50 Minuten laden, etwas essen und trinken, einmal Toilette und wieder den Ladepark in Löddeköpinge angesteuert, diesmal mit Hotelbesuch. Nach einem letzten Stopp in Südschweden mit nächtlichem Aufladen – und unerklärlichem, dreifachem Abbruch am AC-Anschluss –, erwartete mich am nächsten Morgen die erste Eisschicht dieses Herbstes auf der Windschutzscheibe. Ergebnis: 25 km weniger Reichweite laut Anzeige. Machte aber nichts, es waren immer noch 425 km, die zudem anwuchsen, je wärmer es im Laufe des Tages wurde. Relativ flott ging es so wieder über die dänischen Brücken in Richtung Flensburg.

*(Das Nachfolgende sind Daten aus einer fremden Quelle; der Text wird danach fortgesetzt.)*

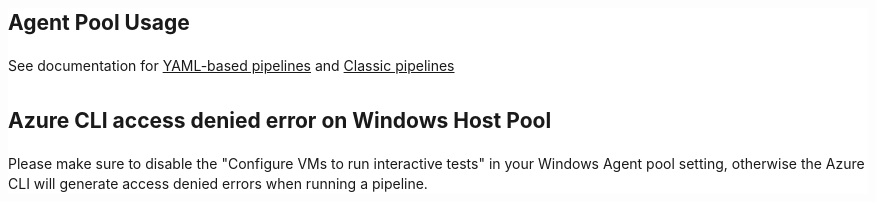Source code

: ## Agent Pool Usage
See documentation for [YAML-based pipelines](https://docs.microsoft.com/en-us/azure/devops/pipelines/agents/pools-queues?view=azure-devops&tabs=yaml%2cbrowser&WT.mc_id=M365-MVP-5003400#choosing-a-pool-and-agent-in-your-pipeline) and [Classic pipelines](https://docs.microsoft.com/en-us/azure/devops/pipelines/agents/pools-queues?view=azure-devops&tabs=classic%2cbrowser&WT.mc_id=M365-MVP-5003400#choosing-a-pool-and-agent-in-your-pipeline)

## Azure CLI access denied error on Windows Host Pool
Please make sure to disable the "Configure VMs to run interactive tests" in your Windows Agent pool setting, otherwise the Azure CLI will generate access denied errors when running a pipeline.
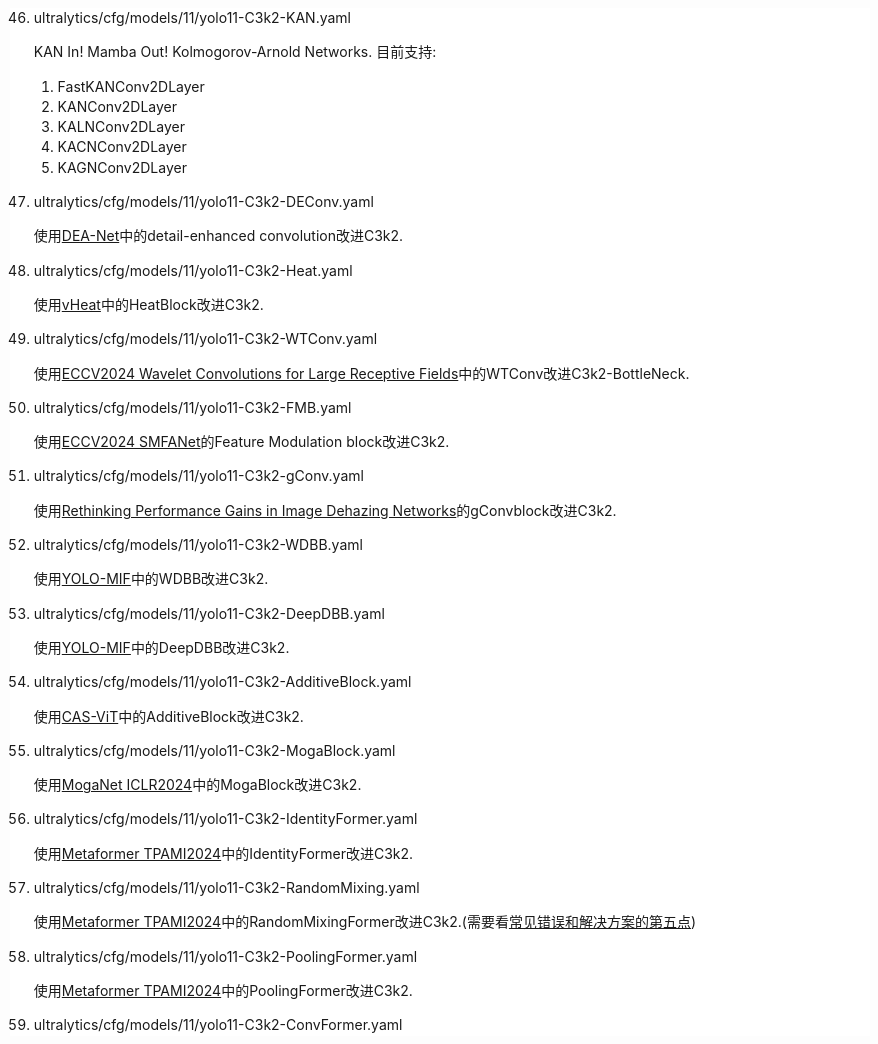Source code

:46. ultralytics/cfg/models/11/yolo11-C3k2-KAN.yaml

    KAN In! Mamba Out! Kolmogorov-Arnold Networks.
    目前支持:
    1. FastKANConv2DLayer
    2. KANConv2DLayer
    3. KALNConv2DLayer
    4. KACNConv2DLayer
    5. KAGNConv2DLayer

47. ultralytics/cfg/models/11/yolo11-C3k2-DEConv.yaml

    使用[DEA-Net](https://github.com/cecret3350/DEA-Net)中的detail-enhanced convolution改进C3k2.

48. ultralytics/cfg/models/11/yolo11-C3k2-Heat.yaml

    使用[vHeat](https://github.com/MzeroMiko/vHeat/tree/main)中的HeatBlock改进C3k2.

49. ultralytics/cfg/models/11/yolo11-C3k2-WTConv.yaml

    使用[ECCV2024 Wavelet Convolutions for Large Receptive Fields](https://github.com/BGU-CS-VIL/WTConv)中的WTConv改进C3k2-BottleNeck.

50. ultralytics/cfg/models/11/yolo11-C3k2-FMB.yaml

    使用[ECCV2024 SMFANet](https://github.com/Zheng-MJ/SMFANet/tree/main)的Feature Modulation block改进C3k2.

51. ultralytics/cfg/models/11/yolo11-C3k2-gConv.yaml

    使用[Rethinking Performance Gains in Image Dehazing Networks](https://arxiv.org/abs/2209.11448)的gConvblock改进C3k2.

52. ultralytics/cfg/models/11/yolo11-C3k2-WDBB.yaml

    使用[YOLO-MIF](https://github.com/wandahangFY/YOLO-MIF)中的WDBB改进C3k2.

53. ultralytics/cfg/models/11/yolo11-C3k2-DeepDBB.yaml

    使用[YOLO-MIF](https://github.com/wandahangFY/YOLO-MIF)中的DeepDBB改进C3k2.

54. ultralytics/cfg/models/11/yolo11-C3k2-AdditiveBlock.yaml

    使用[CAS-ViT](https://github.com/Tianfang-Zhang/CAS-ViT)中的AdditiveBlock改进C3k2.

55. ultralytics/cfg/models/11/yolo11-C3k2-MogaBlock.yaml

    使用[MogaNet ICLR2024](https://github.com/Westlake-AI/MogaNet)中的MogaBlock改进C3k2.

56. ultralytics/cfg/models/11/yolo11-C3k2-IdentityFormer.yaml

    使用[Metaformer TPAMI2024](https://github.com/sail-sg/metaformer)中的IdentityFormer改进C3k2.

57. ultralytics/cfg/models/11/yolo11-C3k2-RandomMixing.yaml

    使用[Metaformer TPAMI2024](https://github.com/sail-sg/metaformer)中的RandomMixingFormer改进C3k2.(需要看[常见错误和解决方案的第五点](#a))

58. ultralytics/cfg/models/11/yolo11-C3k2-PoolingFormer.yaml

    使用[Metaformer TPAMI2024](https://github.com/sail-sg/metaformer)中的PoolingFormer改进C3k2.

59. ultralytics/cfg/models/11/yolo11-C3k2-ConvFormer.yaml
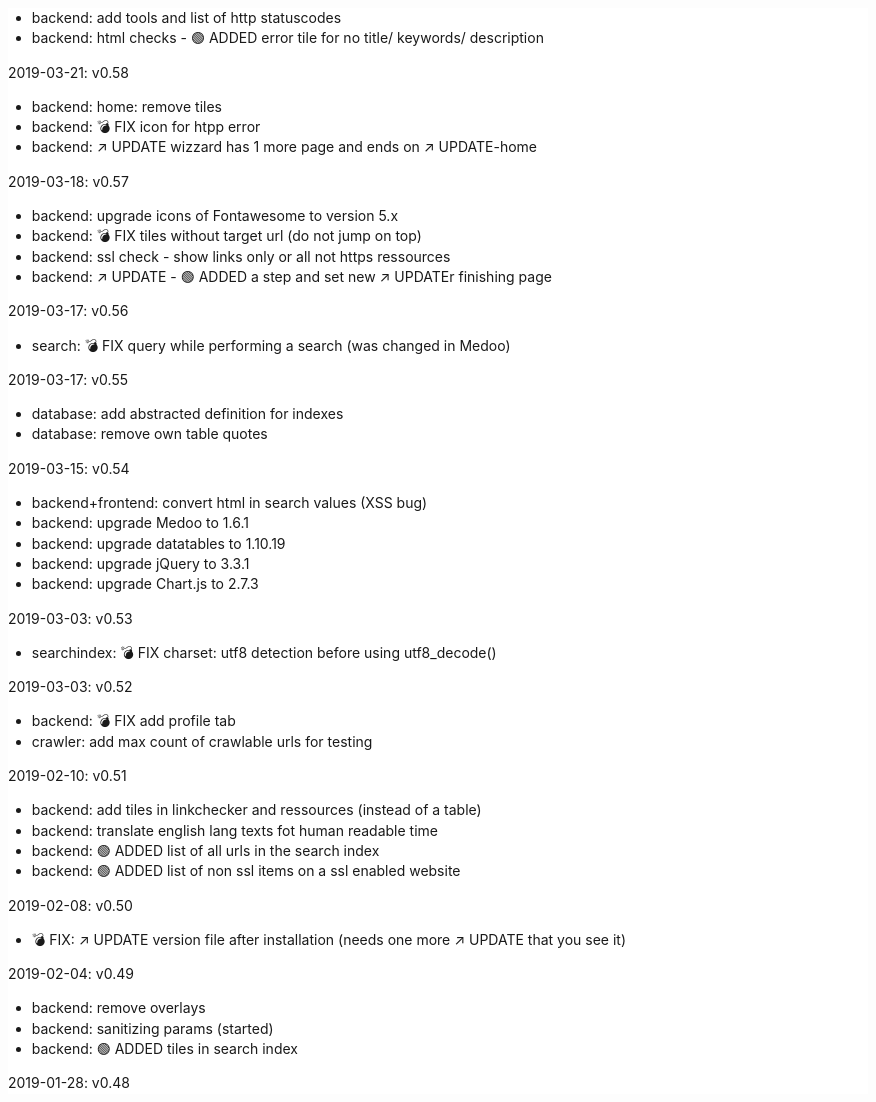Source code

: * backend: add tools and list of http statuscodes
* backend: html checks - 🟢 ADDED error tile for no title/ keywords/ description

2019-03-21: v0.58

* backend: home: remove tiles
* backend: 💣 FIX icon for htpp error
* backend: ↗️ UPDATE wizzard has 1 more page and ends on ↗️ UPDATE-home

2019-03-18: v0.57

* backend: upgrade icons of Fontawesome to version 5.x
* backend: 💣 FIX tiles without target url (do not jump on top)
* backend: ssl check - show links only or all not https ressources
* backend: ↗️ UPDATE - 🟢 ADDED a step and set new ↗️ UPDATEr finishing page

2019-03-17: v0.56

* search: 💣 FIX query while performing a search (was changed in Medoo)

2019-03-17: v0.55

* database: add abstracted definition for indexes
* database: remove own table quotes

2019-03-15: v0.54

* backend+frontend: convert html in search values (XSS bug)
* backend: upgrade Medoo to 1.6.1
* backend: upgrade datatables to 1.10.19
* backend: upgrade jQuery to 3.3.1
* backend: upgrade Chart.js to 2.7.3

2019-03-03: v0.53

* searchindex: 💣 FIX charset: utf8 detection before using utf8_decode()
  
2019-03-03: v0.52

* backend: 💣 FIX add profile tab
* crawler: add max count of crawlable urls for testing

2019-02-10: v0.51

* backend: add tiles in linkchecker and ressources (instead of a table)
* backend: translate english lang texts fot human readable time
* backend: 🟢 ADDED list of all urls in the search index
* backend: 🟢 ADDED list of non ssl items on a ssl enabled website

2019-02-08: v0.50

* 💣 FIX: ↗️ UPDATE version file after installation (needs one more ↗️ UPDATE that you see it)

2019-02-04: v0.49

* backend: remove overlays
* backend: sanitizing params (started)
* backend: 🟢 ADDED tiles in search index

2019-01-28: v0.48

Ins Schwitzen sollte ich erst noch kommen – zunächst, weil alle drei DC-Ladesäulen von E.ON am Grenzübergang Ellund-West defekt waren und zwei Apps dies nicht anzeigten. Weil dort auch der Wechselstrom-Anschluss nicht wollte, befürchtete ich schon einen Defekt meines Laders im Auto. Plan B half aber weiter: zur 50-kW-Ladestation vom Hinweg – in den Skandinavien-Park zur Säule von Allego. Die war frei, dort konnte ich laden. Schließlich noch einen kurzen Abstecher nach Kappeln über wunderschöne und einsame Strecken entlang der Ostsee bis an die Schlei. Dann steuerte ich die Autobahn Richtung Hamburg an, wo ich mich auf den üblichen Stau vor dem Elbtunnel verlassen konnte. Unruhig wurde ich dann ein weiteres Mal, weil ich die A7 wegen Staus und einer Vollsperrung zweimal verlassen musste. Da ging es nächtens über Umwege durch die dunkle Lüneburger Heide, verbrauchte ich zusätzliche, nicht kalkulierte Energie. Bei 6° Celsius musste außerdem die Heizung laufen – auch keine Wohlfühltemperatur für den Akku. Wird der Saft reichen?

Schöne Wochen in Schweden nach 1660 Kilometern mit dem Kona Elektro.

Es reichte – mit 11 Prozent Restladung. Letztlich genügte zwischen dänisch-deutscher Grenze und meinem Ziel Frankfurt eine einzige Zwischenladung, um nach Hause zu kommen. Die hatte ich mir an der hell erleuchteten und etwas teureren (0,48 Euro/kWh am 175-kW-DC-Lader), aber schnellen Fastned-Station in Hildesheim genehmigt. Dort heißt es: Schnelles Laden mit Naturstrom. Na denn, alles richtig gemacht. Peter Schmitt Fotos: Peter Schmitt

 

Gesamtstrecke: 3320 km

Gesamtkosten: 142,98 Euro (reine Fahrt) für 3320 km und insgesamt verbrauchte 482 kWh.

Rund 30 Cent/kWh

Zehn Ladestopps. 

Zwei kostenlose Ladungen enthalten (Wert 50 Euro).

Verbrauch im Schnitt: 14,6 kWh pro 100 km, 14,7 laut Anzeige.

 

Mitgenommene Ladekarten/Apps zum Laden:

Deutschland: Mobility+ App von ENBW mit Hyundai-Sondertarif: 28 Cent/kWh für AC, 38 Cent/kWh DC

Ausland: eins E-Mobil, 55 Cent pro kWh. Ausland: Chargemap, Plugsurfing und Shell Recharge; gehen fast immer, verlangen aber einen Roaming-Aufschlag: Preis pro kWh liegt immer über einem Euro. 

Ausland: Get Charge (vormals Telekom): meist 89 Cent pro kWh.

Maingau: 66 Cent/kWh plus Zuschlag von 10 Cent pro Minute. 

Schweden: Bee Charging, 28 Cent/kWh AC, 48 Cent/kWh DC, jeweils umgerechnet.

Fortum und Vattenfall (Incharge): Zeittarif bei knapp 1 Cent pro Minute für AC und 2,3 Cent für DC.